Progress Made With Reuniting Immigrant Families According To U.S Judge

There’s been “very promising progress” in reuniting the families who were separated at the U.S-Mexico border according to a federal judge in the U.S.


There were over 2,500 immigrant children who were separated from their parents as part of Trump’s ‘zero-tolerance’ immigration policy, but the forward movement continues to reunite the families.


The government were provided with a deadline by U.S District Judge Dana Sabraw to reunite the families who had been separated. He requested that the government attorney’s provided him with an update with only 6 days to go and the update appeared positive.
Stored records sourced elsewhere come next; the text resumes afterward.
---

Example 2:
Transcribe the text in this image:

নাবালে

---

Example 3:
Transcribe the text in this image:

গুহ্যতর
According to reports, U.S Immigration and Customs Enforcement officials reported to Sabraw’s San Diego courtroom on Thursday confirming that 364 children over the age of 5 had been reunited by their parent in the past three weeks. On Friday this number increased to 450.
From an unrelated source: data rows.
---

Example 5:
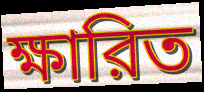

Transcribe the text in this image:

ক্ষারিত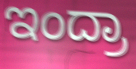
ಇಂದ್ರಾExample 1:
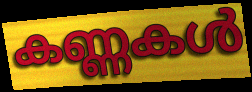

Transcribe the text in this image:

കണ്ണകൾ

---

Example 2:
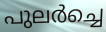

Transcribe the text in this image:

പുലർച്ചെ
The government, however, were unclear on how many parents and children would be reunited before the July 26th deadline.


Interviews had taken place for nearly 850 parents by Thursday and they were cleared to be reunited with their children. However, 229 parents were ineligible because they had a previous criminal record or they requested that their reunification is “waived” away. The rest of the reviews are still pending.
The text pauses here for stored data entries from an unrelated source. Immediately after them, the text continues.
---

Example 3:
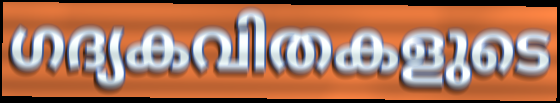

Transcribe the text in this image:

ഗദ്യകവിതകളുടെ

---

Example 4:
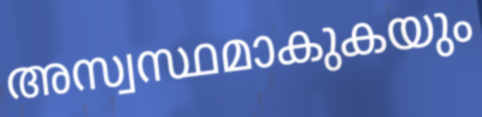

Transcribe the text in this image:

അസ്വസ്ഥമാകുകയും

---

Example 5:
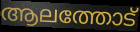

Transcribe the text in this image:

ആലത്തോട്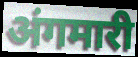
अंगमारीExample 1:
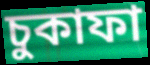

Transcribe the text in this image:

চুকাফা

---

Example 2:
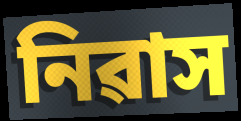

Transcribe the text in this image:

নিৱাস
Of the decisions made so far, 850 parents are facing deportation orders but Sabraw has ordered that deportations are put on hold until a final decision has been made on the reunited families.


Requests have been made for the information that was shared with the American Civil Liberties Union to also be shared with attorney generals that cover 17 states and the District of Columbia. Similar to the ACLU, the lawsuit filed by the attorney generals questioned the policies and the rights to separate the families at the border.


A major priority for Sabraw is making sure that the families are reunited quickly and there have been challenges from the government who claim the reason it’s taking longer than anticipated is so the children can remain safe.

Kristen Niejlsen, the U.S Homeland Security Secretary, clarified that although they have every intention of meeting the deadline proposed by the judge, she wanted to make sure her team didn’t “cut corners”.